Taliban ülkenin büyük bölümünde etkindir. ABD destekli Afganistan hükümetinin yönetiminin birkaç kent dışında etkinliği yok gibidir.

Taliban’ın emperyalizme karşı kazandığı bu başarıyı neden kutlamıyorsunuz?

Hamas ile Taliban arasında büyük fark yoktur.

İkisi de Sünnidir ve şeriatçıdır.

Birisine destek olup da diğerinin sözünü etmemek garip değil midir?

Büyük bölümü kendisini ateist olarak tanımlayan bu ülkenin devrimci hareketinde İslam kültürünün önemli etkisi bulunuyor.

Bu, normaldir, sonuçta herkes gibi devrimciler de bu kültür içinde büyüdüler ve onun değişik özelliklerini aldılar.

Devrimci harekette 1974-1980 döneminde ön planda olan, sonraki yıllarda aynı oranda olmasa da süren sol içi şiddette islamcı şiddet kültürünün de etkisi vardır.

İslam barış dini miymiş?

Boş verin bu belirlemeleri… Bu konuda en iyi belirlemeyi, “İslam kan ve kılıç dinidir” diyerek Humeyni yapmıştı.

Diyanet İşleri Başkanı’nın kılıçla ortalıkta dolaşması İslam’a uygundur.

Ve yine Humeyni’nin belirlemesiyle;

“İslam politikadır. Bunu anlamayan hiçbir şey anlamamıştır.”
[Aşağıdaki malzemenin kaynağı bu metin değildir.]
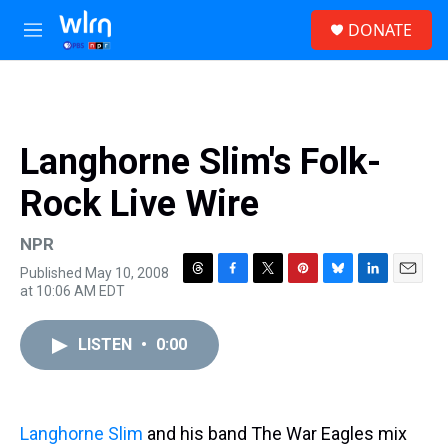
Skip to main content
S
DONATE
e
M
a
e
r
n
c
u
h
u
Langhorne Slim's Folk-
e
r
Rock Live Wire
y
NPR
Published May 10, 2008
T
F
T
P
B
L
E
at 10:06 AM EDT
h
a
w
i
l
i
m
r
c
i
n
u
n
a
e
e
t
t
e
k
i
LISTEN
•
0:00
a
b
t
e
s
e
l
d
o
e
r
k
d
s
o
r
e
y
I
k
s
n
Langhorne Slim
and his band The War Eagles mix
t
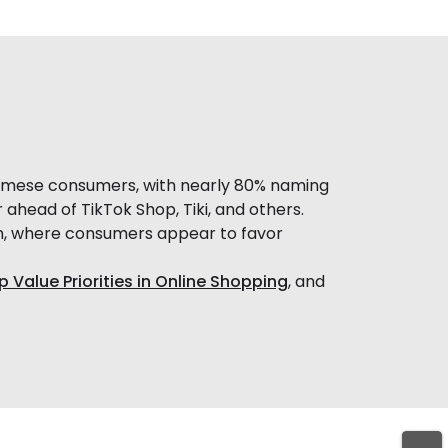
amese consumers, with nearly 80% naming
ahead of TikTok Shop, Tiki, and others.
n, where consumers appear to favor
p Value Priorities in Online Shopping
, and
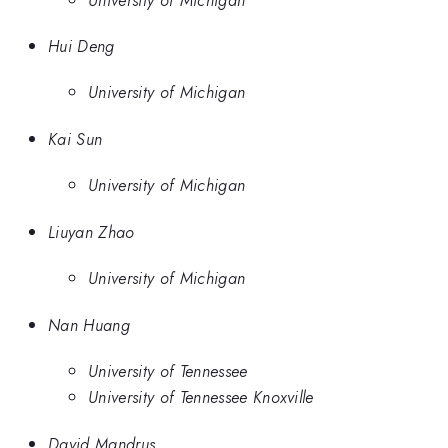
Hui Deng
University of Michigan
Kai Sun
University of Michigan
Liuyan Zhao
University of Michigan
Nan Huang
University of Tennessee
University of Tennessee Knoxville
David Mandrus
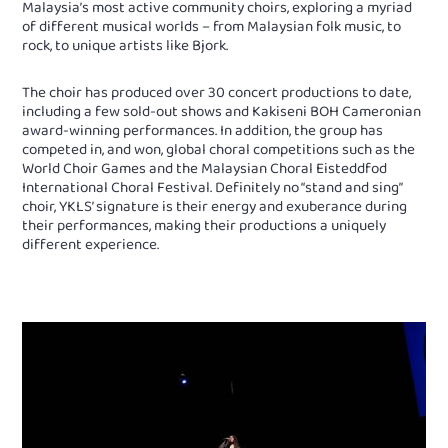
Malaysia’s most active community choirs, exploring a myriad
of different musical worlds – from Malaysian folk music, to
rock, to unique artists like Bjork.
The choir has produced over 30 concert productions to date,
including a few sold-out shows and Kakiseni BOH Cameronian
award-winning performances. In addition, the group has
competed in, and won, global choral competitions such as the
World Choir Games and the Malaysian Choral Eisteddfod
International Choral Festival. Definitely no “stand and sing”
choir, YKLS’ signature is their energy and exuberance during
their performances, making their productions a uniquely
different experience.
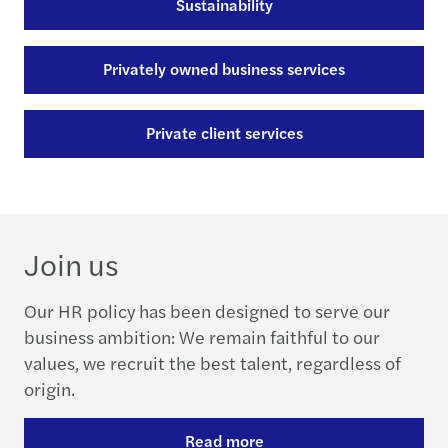
Sustainability
Privately owned business services
Private client services
Join us
Our HR policy has been designed to serve our
business ambition: We remain faithful to our
values, we recruit the best talent, regardless of
origin.
Read more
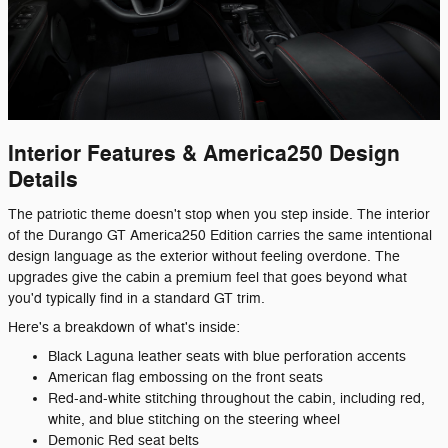
Interior Features & America250 Design
Details
The patriotic theme doesn't stop when you step inside. The interior
of the Durango GT America250 Edition carries the same intentional
design language as the exterior without feeling overdone. The
upgrades give the cabin a premium feel that goes beyond what
you'd typically find in a standard GT trim.
Here's a breakdown of what's inside:
Black Laguna leather seats with blue perforation accents
American flag embossing on the front seats
Red-and-white stitching throughout the cabin, including red,
white, and blue stitching on the steering wheel
Demonic Red seat belts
Bütün dinlerin politikayla yakın ilişkisi vardır ama İslam için bu özellikle böyledir.

Yıllarca bunu anlamamak için direnen sosyalistler sadece Türkiye’de değil Mısır’da, Lübnan’da, Irak’ta, Filistin’de, Endonezya’da ve İran’da islama karşı mücadelelerinde başarılı olamadılar.